== Information given

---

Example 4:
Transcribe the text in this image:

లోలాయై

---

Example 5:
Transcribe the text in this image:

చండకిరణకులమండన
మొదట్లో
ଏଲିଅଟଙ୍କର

====

• [Instructions to follow]
Reproduce every one of the entries above, line for line and without any changes.

• [Solution to the problem]
---

Example 4:
Transcribe the text in this image:

లోలాయై

---

Example 5:
Transcribe the text in this image:

చండకిరణకులమండన
మొదట్లో
ଏଲିଅଟଙ୍କର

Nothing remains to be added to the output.